> 悩まれている方へ > 健康・生活環境 > 体の傷と心の傷 その5

体の傷と心の傷 その5

この記事は4で読めます。

今の世の中、多くの人が自分に自信がありません。

それは、目立つ人や特別な力を持つ人、立派な資格を持っている人や、地位やお金のある人が、恵まれた人であり、将来性がある人だという価値観があるからです。

そのため、何とか自分を認めてもらおうと、嫌なことでも従って、しんどい体に鞭打ちながら、少ない給金のために、身を粉にして働こうとするのです。

他人よりも多くの給金をもらえたなら、それを喜びはするけれど、世の中のあり方に疑問を挟むことはありません。

多少給料が増えたところで、それで自分の本当の価値が上がったとは思わないので、将来への不安は、常につきまといます。

しかし、本来は人間の価値に、どんな人が将来性がある、というような基準はありません。

そのような基準があるのは、その方が都合のいい人たちがいるからです。

また、今の社会のあり方は、そんな人たちが中心になって築いていますので、事情がわからず社会に放り出された多くの人は、自分が置かれた状況に不安を覚えます。

誰かに雇われるのが当たり前。
お金を稼がないと生きられない。
どんなにがんばっても、上に上がれるのは一部の人だけ。
好きなことをするのは遊びだから、仕事の方が優先だ。

周囲の人がこんな考えを持つことで、それが当然なのだと信じ込み、自分もその考えを受け入れてしまいます。

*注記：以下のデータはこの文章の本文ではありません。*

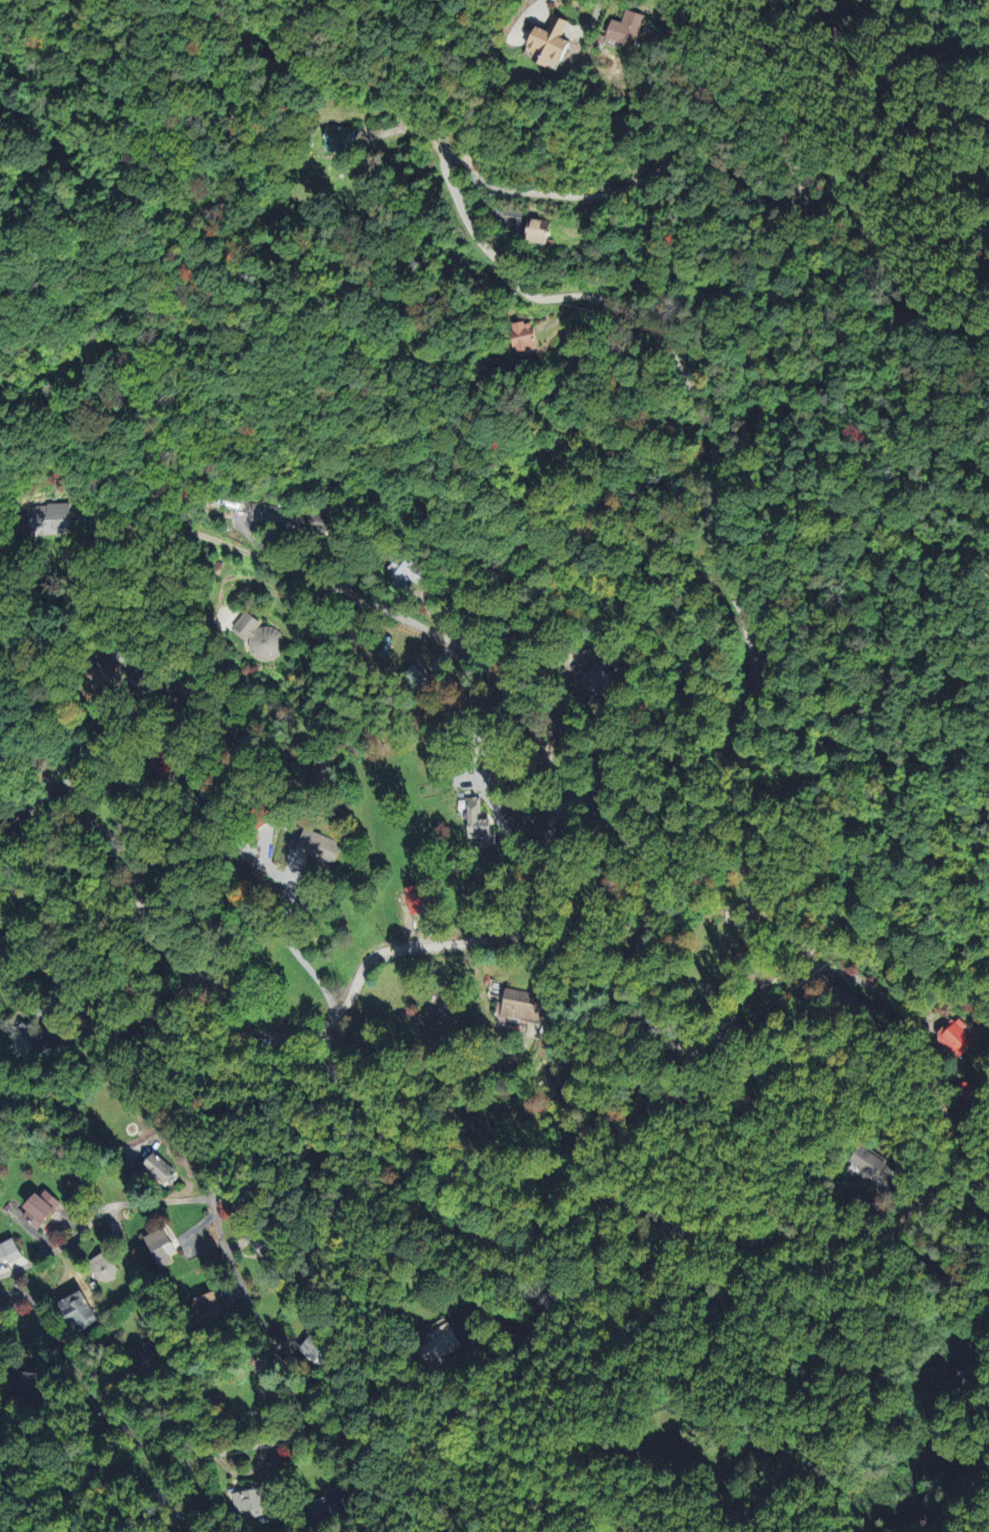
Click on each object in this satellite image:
road: (531, 5)
road: (668, 19)
building: (628, 27)
building: (553, 41)
road: (413, 128)
building: (341, 139)
road: (490, 207)
building: (540, 231)
building: (528, 335)
building: (288, 516)
building: (50, 517)
building: (405, 571)
road: (402, 613)
building: (260, 637)
building: (109, 676)
building: (601, 680)
building: (419, 681)
road: (107, 733)
building: (166, 760)
road: (171, 797)
building: (479, 823)
building: (314, 844)
road: (748, 866)
building: (420, 900)
road: (285, 937)
road: (877, 991)
building: (523, 1006)
road: (14, 1014)
building: (956, 1037)
building: (35, 1038)
road: (433, 1074)
road: (910, 1090)
building: (157, 1167)
building: (875, 1167)
building: (41, 1209)
road: (98, 1210)
road: (597, 1213)
building: (264, 1240)
building: (162, 1246)
building: (9, 1250)
building: (103, 1265)
building: (207, 1306)
building: (75, 1311)
building: (441, 1338)
road: (275, 1341)
building: (317, 1351)
building: (146, 1356)
building: (27, 1385)
road: (486, 1410)
building: (250, 1501)
building: (328, 1504)

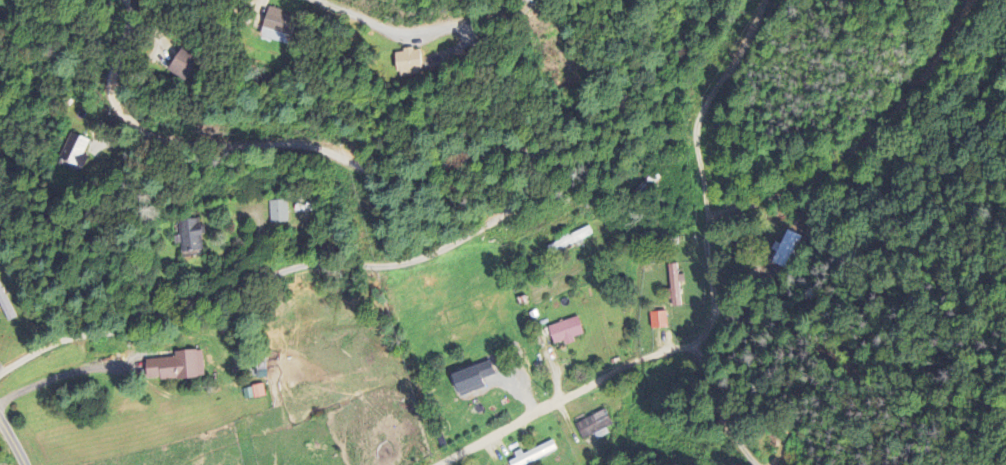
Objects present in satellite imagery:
building: (535, 1)
road: (362, 19)
building: (278, 29)
building: (408, 63)
building: (184, 67)
road: (865, 142)
building: (74, 151)
road: (530, 181)
building: (278, 213)
building: (190, 238)
building: (569, 242)
building: (786, 251)
building: (674, 287)
road: (711, 304)
building: (5, 308)
road: (603, 316)
building: (658, 321)
building: (565, 333)
building: (176, 368)
building: (253, 393)
road: (717, 407)
building: (592, 426)
road: (14, 442)
building: (533, 455)

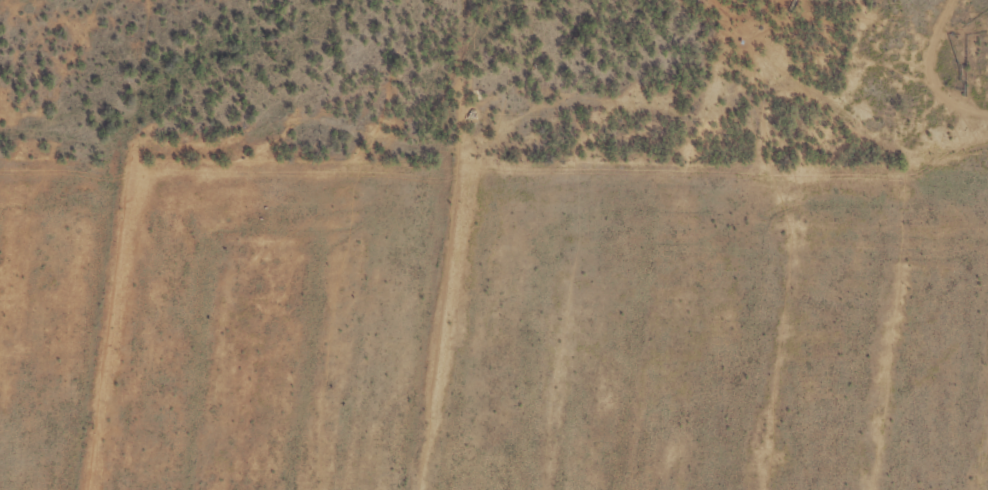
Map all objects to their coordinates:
road: (866, 167)
road: (594, 182)

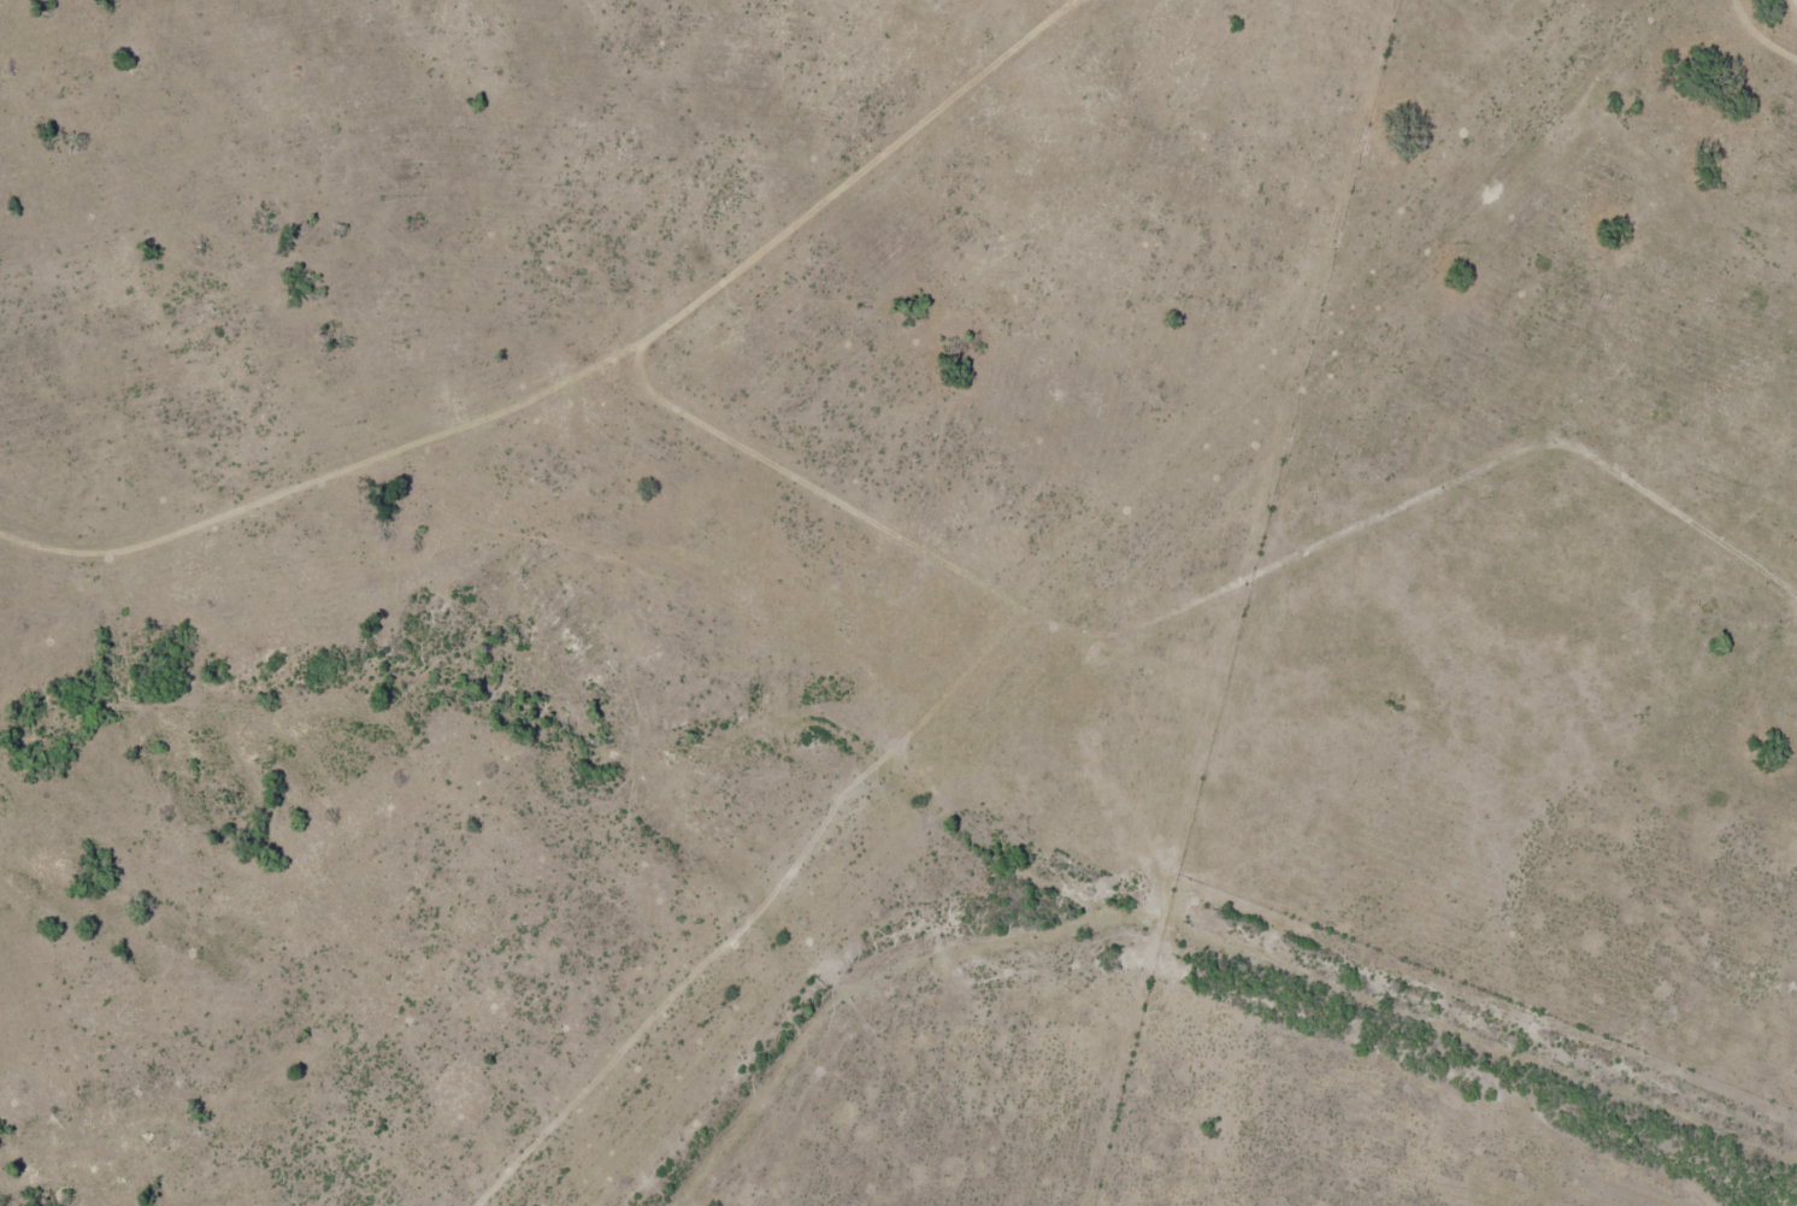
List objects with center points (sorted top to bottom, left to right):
road: (1785, 8)
road: (812, 187)
road: (908, 548)
road: (1382, 1097)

また、多くの人とこの考えを共有していることで、この考えに対する信念は、かなり強固なものとなるのです。

つまり、他の人と違うことをすることに、不安や恐怖を覚えてしまうのです。

あるいは、自分が他の人と一緒にはできないと思った時に、自分が異常だと思い込んでしまうのです。

でも、異常なのは他の人たちの方です。

みんな、自分が誰かの価値観に、洗脳されているのに気がつかないで、本当の自分の気持ちを捨てさせられて、与えられた環境の中で、他の人と同じような暮らしを繰り返すことが、自然なことだと信じ込まされているのです。

洗脳されている人たちは、病識がありません。

異を唱える人の方が、病人扱いをされてしまいます。

多数決の論理に従い、多くの意見に従うことが正しいという考え方も、ここに絡んでいて、世の中について行けない少数派人は、自分がおかしいのだと思ってしまうのです。

世の中のあり方に不信感を抱く点では、この人はみんなのようには、洗脳されていません。

ところが、不信感を抱いてしまう自分が悪いのだと、考えてしまう点では、見事に洗脳されているのです。

自分に自信を取り戻すためには、世の中に蔓延している価値観が、誰かを利するための洗脳だと、気がつくことが重要です。

それさえわかってしまえば、そんな価値観に自分を当てはめて、考える必要がないことに気がつくでしょう。

それは自信と同時に、自由や開放感をもたらしてくれます。

自分は自由なんだという喜びが、次の喜びを引き寄せ、心の中のマイナス思考は、どんどん消えて行きます。

また、本当に自分が好きで選んだことに対しては、自然と責任感が生まれます。

それは、自分が選ぶ生き方に対する、こだわりだからです。

心の傷を癒やすためには、冷静さが必要ですが、その冷静さを持つためには、知らず知らずに心に擦り込まれていた、多くの価値観の洗脳から、解放されなければなりません。

世の中の当たり前と言われることを、一つ一つ疑ってかかり、どうしてそれが当たり前なのか、という理由を探るのです。

そうすれば、本当に当たり前なことなど、一つもないとわかって来るでしょう。

また、みんなが持つ考えが、全ての人の喜びにつながるものなのか、一部の人だけを喜ばせるものなのかが、わかると思います。

一部の人だけが喜ぶ価値観は、間違いなく、その人たちが世の中を支配するために、ばらまかれたものです。

洗脳と言うと、宗教のようなイメージがありますが、そうではありません。

支配する者が、支配される者を管理するために、使用するのが洗脳です。

また、支配しているつもりの者が、実は誰かに洗脳されて、支配されていた、ということもあります。

とにかく、そのような洗脳から逃れることが、心の傷を癒やすには、第一にしなくてはならないことなのです。